# Towing question on a 1988 Hardbody Z24



## boostnm3 (Jun 28, 2009)

First all, glad i found this board that is pretty much dedicated to hardbody owners. I have a 1988 nissan z24 5 speed 4x4. I just bought a 19 foot four winns boat which weighs 2500lbs. Im taking the trailer easily weighs another 800 or so lbs. My question is, will my little nissan tow it with the z24 motor? Ive never really towed anything this heavy with it. I used my father in laws chevy truck to tow it home since it was 2 hours or so. I live maybe 5 min max from the lake. The drop in at the lake is all paved and isnt very steep. What do you guys think? Will it make it? My main concern is pulling the boat and trailer out.


----------



## zanegrey (Dec 5, 2005)

i think you are going to have to try it for your self and tell us..

as a general rule you do not tow anything that is greater weight than the truck itself..

half weight is probably correct and a little more weight with something that has its own brakes..

then again you have such a short distance and not much of an incline but the boat will weigh more as it comes out of the water.(seinfeld impression here) "its mostly water weight"..

so ...i am back to waiting to see how it goes for you..

good luck


----------



## kabledogg (Jul 9, 2009)

Have your father inlaw follow to the lake one time and launch the boat. Load it back up and see if the HB can pull it out, if not father law can hook to your truck and pull both and then you will know for sure if it will do it.

I use to have a v6 HB and as long as i use low lock it would pull a 19' ski boat out no problem. Good luck with it.


----------



## SPEEDO (Jun 9, 2003)

your bumper might have a towing weight stamped in it, around the ball area..
I tow my jet skis (3 seaters) up/down hills in/out of lake with no problems (also a Z24)
I have also towed a 86 Sentra (on a car dolly) with it.. I wouldnt make that a habbit...


----------



## dentedsub (Oct 23, 2007)

you should go do what kabledogg says then let us all know how it goes.

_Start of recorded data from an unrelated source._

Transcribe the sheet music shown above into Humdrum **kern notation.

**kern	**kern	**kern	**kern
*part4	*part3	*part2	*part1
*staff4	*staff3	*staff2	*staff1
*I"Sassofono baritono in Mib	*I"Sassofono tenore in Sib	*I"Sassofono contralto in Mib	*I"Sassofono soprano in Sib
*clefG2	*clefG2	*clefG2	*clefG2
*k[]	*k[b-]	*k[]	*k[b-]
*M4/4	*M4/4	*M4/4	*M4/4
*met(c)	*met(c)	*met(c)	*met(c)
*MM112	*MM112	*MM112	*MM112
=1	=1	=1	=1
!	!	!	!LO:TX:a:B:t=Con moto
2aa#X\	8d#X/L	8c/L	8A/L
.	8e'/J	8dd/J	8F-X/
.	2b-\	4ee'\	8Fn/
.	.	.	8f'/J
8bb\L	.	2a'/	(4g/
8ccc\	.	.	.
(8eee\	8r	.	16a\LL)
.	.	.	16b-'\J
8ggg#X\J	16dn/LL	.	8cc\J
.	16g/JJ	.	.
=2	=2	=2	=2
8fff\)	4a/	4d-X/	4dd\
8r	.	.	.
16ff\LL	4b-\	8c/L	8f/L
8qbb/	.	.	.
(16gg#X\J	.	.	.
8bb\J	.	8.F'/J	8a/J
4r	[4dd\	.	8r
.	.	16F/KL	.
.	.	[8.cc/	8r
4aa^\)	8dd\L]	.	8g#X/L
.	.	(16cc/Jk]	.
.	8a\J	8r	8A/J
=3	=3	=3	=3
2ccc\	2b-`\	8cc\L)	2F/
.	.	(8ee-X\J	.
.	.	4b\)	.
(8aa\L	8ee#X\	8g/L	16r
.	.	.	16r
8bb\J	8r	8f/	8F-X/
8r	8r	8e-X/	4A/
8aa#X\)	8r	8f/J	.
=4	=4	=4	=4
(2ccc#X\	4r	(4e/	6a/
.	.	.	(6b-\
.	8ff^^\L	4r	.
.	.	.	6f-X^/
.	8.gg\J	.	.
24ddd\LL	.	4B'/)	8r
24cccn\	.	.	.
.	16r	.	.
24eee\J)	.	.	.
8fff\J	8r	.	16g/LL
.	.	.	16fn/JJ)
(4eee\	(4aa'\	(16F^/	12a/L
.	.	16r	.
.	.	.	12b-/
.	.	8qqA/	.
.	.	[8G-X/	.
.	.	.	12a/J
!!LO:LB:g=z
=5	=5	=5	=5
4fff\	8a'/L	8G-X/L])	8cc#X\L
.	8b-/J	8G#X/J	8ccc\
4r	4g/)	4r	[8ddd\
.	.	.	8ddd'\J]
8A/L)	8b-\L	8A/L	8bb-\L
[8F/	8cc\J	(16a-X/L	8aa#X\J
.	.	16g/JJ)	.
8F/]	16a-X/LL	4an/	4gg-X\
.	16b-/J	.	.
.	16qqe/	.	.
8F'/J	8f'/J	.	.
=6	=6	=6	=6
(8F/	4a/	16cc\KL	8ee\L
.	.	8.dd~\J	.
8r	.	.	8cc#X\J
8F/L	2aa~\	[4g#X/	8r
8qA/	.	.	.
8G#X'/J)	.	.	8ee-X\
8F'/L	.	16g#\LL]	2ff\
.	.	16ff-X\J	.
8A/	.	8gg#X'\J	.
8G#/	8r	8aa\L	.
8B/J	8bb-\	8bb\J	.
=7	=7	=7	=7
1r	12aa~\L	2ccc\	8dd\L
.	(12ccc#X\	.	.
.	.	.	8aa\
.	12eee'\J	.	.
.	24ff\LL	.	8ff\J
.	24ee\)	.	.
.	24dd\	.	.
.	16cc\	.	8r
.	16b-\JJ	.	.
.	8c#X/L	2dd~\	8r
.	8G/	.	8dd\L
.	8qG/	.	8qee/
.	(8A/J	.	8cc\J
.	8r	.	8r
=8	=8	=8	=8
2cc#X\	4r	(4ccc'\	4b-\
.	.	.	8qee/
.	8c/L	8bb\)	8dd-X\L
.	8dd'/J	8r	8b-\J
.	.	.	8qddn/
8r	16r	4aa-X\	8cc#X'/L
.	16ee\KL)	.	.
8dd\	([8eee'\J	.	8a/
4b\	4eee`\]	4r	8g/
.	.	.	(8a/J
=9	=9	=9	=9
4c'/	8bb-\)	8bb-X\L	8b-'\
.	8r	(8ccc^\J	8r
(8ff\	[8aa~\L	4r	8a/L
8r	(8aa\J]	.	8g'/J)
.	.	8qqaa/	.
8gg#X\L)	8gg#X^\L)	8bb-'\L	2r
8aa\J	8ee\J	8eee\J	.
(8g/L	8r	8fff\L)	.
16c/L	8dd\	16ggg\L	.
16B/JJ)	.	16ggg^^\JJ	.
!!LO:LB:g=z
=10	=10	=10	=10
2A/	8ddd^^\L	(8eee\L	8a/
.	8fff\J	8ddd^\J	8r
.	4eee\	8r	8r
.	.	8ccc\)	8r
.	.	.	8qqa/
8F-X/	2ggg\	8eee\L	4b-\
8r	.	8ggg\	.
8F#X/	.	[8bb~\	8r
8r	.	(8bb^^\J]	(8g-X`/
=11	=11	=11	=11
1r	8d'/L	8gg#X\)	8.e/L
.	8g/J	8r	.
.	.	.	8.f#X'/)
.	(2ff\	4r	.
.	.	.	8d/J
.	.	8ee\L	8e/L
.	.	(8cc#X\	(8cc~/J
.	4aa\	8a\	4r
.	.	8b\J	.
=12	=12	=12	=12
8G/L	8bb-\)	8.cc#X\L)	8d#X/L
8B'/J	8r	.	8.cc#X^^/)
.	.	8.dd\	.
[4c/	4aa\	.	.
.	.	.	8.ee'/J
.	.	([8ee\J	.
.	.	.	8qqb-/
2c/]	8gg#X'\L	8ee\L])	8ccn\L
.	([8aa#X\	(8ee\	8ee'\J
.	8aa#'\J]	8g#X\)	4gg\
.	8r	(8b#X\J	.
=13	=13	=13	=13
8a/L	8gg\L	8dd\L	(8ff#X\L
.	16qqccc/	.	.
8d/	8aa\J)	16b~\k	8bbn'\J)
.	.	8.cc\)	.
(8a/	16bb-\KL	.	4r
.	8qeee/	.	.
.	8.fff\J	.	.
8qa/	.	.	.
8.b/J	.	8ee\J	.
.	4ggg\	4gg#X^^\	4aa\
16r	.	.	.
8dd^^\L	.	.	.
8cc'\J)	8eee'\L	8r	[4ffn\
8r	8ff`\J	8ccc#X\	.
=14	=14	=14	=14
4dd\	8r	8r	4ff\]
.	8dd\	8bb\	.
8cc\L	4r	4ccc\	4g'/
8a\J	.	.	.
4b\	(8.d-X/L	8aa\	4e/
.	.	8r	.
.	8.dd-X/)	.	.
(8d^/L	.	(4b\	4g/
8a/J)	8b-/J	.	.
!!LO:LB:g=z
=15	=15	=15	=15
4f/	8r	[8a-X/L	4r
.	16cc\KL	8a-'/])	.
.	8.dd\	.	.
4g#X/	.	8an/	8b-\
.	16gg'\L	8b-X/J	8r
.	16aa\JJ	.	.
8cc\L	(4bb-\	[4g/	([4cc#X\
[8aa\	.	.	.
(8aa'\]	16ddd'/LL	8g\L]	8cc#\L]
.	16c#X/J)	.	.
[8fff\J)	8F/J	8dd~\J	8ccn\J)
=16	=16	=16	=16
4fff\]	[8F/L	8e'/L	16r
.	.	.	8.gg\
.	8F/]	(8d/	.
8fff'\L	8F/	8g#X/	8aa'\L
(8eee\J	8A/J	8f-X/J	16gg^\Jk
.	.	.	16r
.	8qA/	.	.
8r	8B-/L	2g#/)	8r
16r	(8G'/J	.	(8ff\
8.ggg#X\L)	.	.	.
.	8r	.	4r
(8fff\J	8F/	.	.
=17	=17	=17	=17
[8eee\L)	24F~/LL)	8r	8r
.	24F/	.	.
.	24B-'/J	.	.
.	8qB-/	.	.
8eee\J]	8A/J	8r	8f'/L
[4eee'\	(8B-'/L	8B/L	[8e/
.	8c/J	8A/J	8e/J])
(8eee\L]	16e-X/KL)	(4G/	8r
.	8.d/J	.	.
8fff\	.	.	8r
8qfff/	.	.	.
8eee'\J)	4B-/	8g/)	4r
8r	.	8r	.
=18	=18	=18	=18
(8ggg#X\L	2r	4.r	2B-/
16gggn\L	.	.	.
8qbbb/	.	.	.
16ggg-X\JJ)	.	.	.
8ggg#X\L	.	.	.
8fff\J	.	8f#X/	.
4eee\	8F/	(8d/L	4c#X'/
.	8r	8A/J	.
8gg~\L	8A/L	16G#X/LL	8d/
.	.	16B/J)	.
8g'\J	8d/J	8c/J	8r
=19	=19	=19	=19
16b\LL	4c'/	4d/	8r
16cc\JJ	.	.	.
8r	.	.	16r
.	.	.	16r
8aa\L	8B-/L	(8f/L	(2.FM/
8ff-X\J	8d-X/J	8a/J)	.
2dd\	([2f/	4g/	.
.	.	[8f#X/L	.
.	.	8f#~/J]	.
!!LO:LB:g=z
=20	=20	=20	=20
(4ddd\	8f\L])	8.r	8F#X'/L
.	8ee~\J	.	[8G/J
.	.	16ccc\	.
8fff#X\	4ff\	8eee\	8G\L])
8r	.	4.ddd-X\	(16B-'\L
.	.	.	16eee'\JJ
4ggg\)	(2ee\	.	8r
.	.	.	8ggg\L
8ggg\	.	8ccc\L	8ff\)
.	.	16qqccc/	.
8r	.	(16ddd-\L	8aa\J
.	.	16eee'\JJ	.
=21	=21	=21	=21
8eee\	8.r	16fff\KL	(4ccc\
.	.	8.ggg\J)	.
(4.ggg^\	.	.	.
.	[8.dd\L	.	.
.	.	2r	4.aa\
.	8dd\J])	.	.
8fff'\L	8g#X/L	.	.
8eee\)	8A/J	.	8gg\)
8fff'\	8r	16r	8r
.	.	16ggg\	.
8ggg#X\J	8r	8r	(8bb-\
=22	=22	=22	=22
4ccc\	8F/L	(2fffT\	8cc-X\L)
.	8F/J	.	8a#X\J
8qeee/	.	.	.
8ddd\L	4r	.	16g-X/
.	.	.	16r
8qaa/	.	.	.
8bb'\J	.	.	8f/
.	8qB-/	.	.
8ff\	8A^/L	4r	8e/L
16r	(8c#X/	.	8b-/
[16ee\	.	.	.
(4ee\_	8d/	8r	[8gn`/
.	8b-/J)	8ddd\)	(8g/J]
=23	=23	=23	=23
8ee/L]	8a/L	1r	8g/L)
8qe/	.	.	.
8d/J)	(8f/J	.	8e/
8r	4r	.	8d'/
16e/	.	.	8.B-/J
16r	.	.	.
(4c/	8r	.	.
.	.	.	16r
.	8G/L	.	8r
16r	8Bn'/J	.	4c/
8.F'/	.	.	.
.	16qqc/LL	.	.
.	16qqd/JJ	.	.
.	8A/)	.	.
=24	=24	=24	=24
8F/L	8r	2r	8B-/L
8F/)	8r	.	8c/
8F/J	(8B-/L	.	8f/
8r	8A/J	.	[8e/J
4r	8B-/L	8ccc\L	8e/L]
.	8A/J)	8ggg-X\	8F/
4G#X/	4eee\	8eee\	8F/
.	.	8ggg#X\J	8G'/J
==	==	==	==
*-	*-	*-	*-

ive always said though, its not a real truck unless it can haul half its weight and tow its own. i've hauled a ton but i still need to tow 2 tons to qualify mine as a truck.


----------



## brookwood61 (Aug 18, 2005)

Are you putting it in a river, or a lake. I've seen some people get in a world of hurt, real quick, putting a boat in the Ohio River, when the current was fast, with a 2WD. Even with a smaller 4WD, ya got to be quick getting it up and out of the water.
Good Luck


----------



## rockcrusher44 (Oct 7, 2006)

You might can tow it but stopping it will be a bitch. I once towed a 20ft pontoon boat up past the continental divide through Joyce Kilmer National Forest and down the mountain to a lake. I got it up the mountain ok but going down the other side really sucked. I think I aged ten years before I made it all the way down. there are a lot of things these little trucks are ideal for but towing big boats ain't one of them. If your only going to tow your boat a short distance on relatively flat ground you'll probably be alright otherwise I wouldn't try it. I always use low range to pull my boat out of the water, my guess is its probably going to be a real strain on your drivetrain to attempt it with a two wheel drive. Let us know how it works out.


----------



## TheRepairMan (Jun 30, 2009)

zanegrey said:


> as a general rule you do not tow anything that is greater weight than the truck itself..
> 
> good luck


That brings up the funniest mental picture.

If you do tow it, at least video tape the adventure!


----------